[EXERCISE REQUIREMENTS] Search the data below for "Mark"; list each line that holds it.

[Collection entries]
####

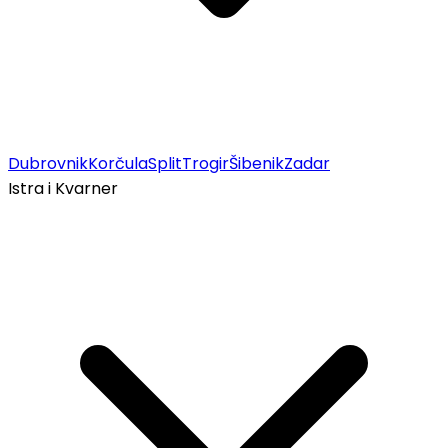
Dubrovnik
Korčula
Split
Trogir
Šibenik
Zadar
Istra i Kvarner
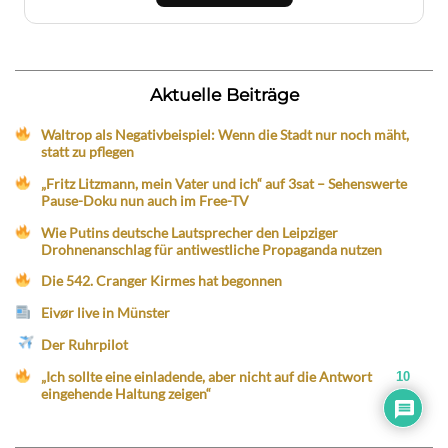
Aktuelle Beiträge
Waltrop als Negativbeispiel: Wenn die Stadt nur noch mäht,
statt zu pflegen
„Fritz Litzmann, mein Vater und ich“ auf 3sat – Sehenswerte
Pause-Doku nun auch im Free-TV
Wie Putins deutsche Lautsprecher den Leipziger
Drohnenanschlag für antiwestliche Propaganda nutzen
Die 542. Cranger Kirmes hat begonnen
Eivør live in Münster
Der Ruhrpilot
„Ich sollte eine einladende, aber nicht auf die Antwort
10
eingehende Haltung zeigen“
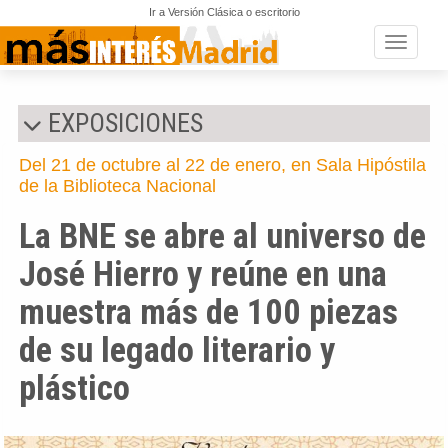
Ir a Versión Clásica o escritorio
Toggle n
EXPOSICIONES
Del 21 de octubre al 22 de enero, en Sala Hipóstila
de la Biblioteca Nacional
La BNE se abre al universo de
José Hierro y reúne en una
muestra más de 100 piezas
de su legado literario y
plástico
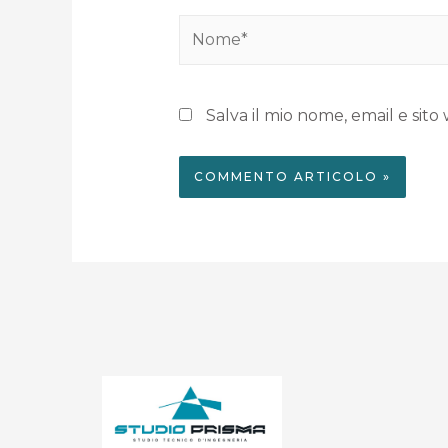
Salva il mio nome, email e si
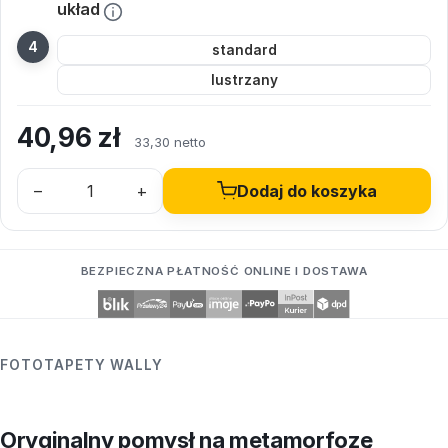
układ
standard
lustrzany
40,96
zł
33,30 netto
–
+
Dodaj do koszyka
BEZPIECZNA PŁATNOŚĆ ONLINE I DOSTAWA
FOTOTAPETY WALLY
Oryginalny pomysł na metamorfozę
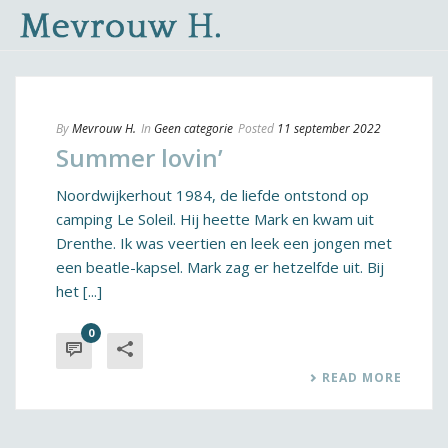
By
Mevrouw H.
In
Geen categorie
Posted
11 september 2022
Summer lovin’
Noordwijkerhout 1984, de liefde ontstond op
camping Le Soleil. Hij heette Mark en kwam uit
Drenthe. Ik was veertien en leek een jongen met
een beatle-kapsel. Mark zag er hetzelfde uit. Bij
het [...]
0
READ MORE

####

[RESULT FOR THIS EXERCISE]
camping Le Soleil. Hij heette Mark en kwam uit
een beatle-kapsel. Mark zag er hetzelfde uit. Bij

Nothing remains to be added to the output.